The dream team that brought us the brilliant crime thriller ‘Nightcrawler’, Jake Gyllenhaal, Rene Russo and director Dan Gilroy are back with new satirical Netflix horror ‘Velvet Buzzsaw’. Set in the contemporary art world of Los Angeles the film follows several high profile members of this scene including the formidable critic Morf Vandewalt, Gyllenhaal and gallery owner Rhodora Haze, Russo. After the discovery of a collection of paintings from a previously unknown artist their world quickly becomes a dangerous art arena with everyone vying for a piece of this new found talent.
The cast starring here is one of the most exciting ensembles we’ve seen for some time with performers such as Toni Collette, Natalia Dyer and John Malkovich portraying supporting characters alongside the more prominent billings. In addition to this the setting for the film allows for a fantastic range of characters, some presented as eccentric with others proving more cutthroat. Watching this eclectic mix of individuals interact with and attempt to best each other is entertaining to no end and even without the addition of the horror elements could have provided the basis for a great film. The cast are largely to thank for this, bringing with them their strong screen presence and lively performances. As expected Gyllenhaal and Russo are standouts but the allocation of time to the other performers is well managed allowing for an even spread of character perspectives allowing each their moment to shine as the film’s main attraction.
Gilroy, writes as well as directs here and his screenplay has a playful concept blending satire and horror in a devilish mixture. Neither are particularly complex but they don’t need to be as they will keep audiences enthralled and for the most part are executed well. It would have been easy for the premise here to come across as naff, and whilst to some it no doubt will Gilroy does well to keep the film as credible as possible considering its content. His screenplay includes some wonderful moments of satirical humour and horror which he uses effectively to deliver his point, his overall concept feeling like a hybrid of ‘Black Mirror’ and ‘Final Destination’. The horror isn’t anything especially terrifying so don’t be expecting any sleepless nights, but you might look twice at the pieces of art hanging over your bed. Nonetheless the film’s running time breezes by which has become somewhat of a novelty for Netflix and whilst on that topic ‘Velvet Buzzsaw’ is comfortably the best new film they’ve released this year.
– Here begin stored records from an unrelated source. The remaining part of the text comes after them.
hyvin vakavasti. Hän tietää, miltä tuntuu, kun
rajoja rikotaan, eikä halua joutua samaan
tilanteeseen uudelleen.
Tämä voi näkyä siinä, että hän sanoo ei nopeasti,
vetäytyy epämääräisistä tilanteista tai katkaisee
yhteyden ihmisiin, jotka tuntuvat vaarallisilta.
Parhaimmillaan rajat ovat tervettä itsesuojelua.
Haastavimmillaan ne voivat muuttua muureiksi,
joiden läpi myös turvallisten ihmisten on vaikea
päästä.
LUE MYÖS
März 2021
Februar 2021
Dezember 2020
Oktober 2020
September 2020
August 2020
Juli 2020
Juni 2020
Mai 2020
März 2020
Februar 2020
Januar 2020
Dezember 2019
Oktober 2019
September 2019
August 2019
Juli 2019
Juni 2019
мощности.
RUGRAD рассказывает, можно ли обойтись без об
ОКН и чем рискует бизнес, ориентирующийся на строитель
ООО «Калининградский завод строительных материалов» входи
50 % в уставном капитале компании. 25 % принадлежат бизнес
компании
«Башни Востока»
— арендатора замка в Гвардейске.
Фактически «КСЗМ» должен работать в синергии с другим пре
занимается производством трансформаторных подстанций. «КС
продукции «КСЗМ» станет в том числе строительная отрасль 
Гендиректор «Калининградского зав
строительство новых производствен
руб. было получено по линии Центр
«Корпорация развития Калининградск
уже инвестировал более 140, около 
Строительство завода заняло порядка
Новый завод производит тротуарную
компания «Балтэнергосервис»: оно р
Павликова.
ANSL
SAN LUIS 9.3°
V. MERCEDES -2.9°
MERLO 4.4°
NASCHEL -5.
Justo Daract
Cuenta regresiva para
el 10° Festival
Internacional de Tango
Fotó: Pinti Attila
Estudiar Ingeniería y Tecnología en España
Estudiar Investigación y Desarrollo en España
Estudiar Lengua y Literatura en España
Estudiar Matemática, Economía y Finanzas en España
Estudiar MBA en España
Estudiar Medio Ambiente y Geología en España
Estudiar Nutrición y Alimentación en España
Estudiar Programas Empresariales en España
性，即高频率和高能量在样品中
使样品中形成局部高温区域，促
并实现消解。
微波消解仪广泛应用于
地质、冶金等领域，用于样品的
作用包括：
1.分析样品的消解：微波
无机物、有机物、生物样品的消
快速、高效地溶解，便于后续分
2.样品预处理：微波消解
Approach the film with your mind as a blank canvas ready for Gilroy to paint you a picture of twisted and thrilling theatre and you should be left satisfied. Could he and the film have gone further with its premise? Yes. However the concept presented is compelling enough as it is and the diverse cast and collection of characters compliment the narrative consistently. The final product paints far from a pretty picture but it frames this horror with a generous brush stroke of fun which should hopefully pacify its harsher critics.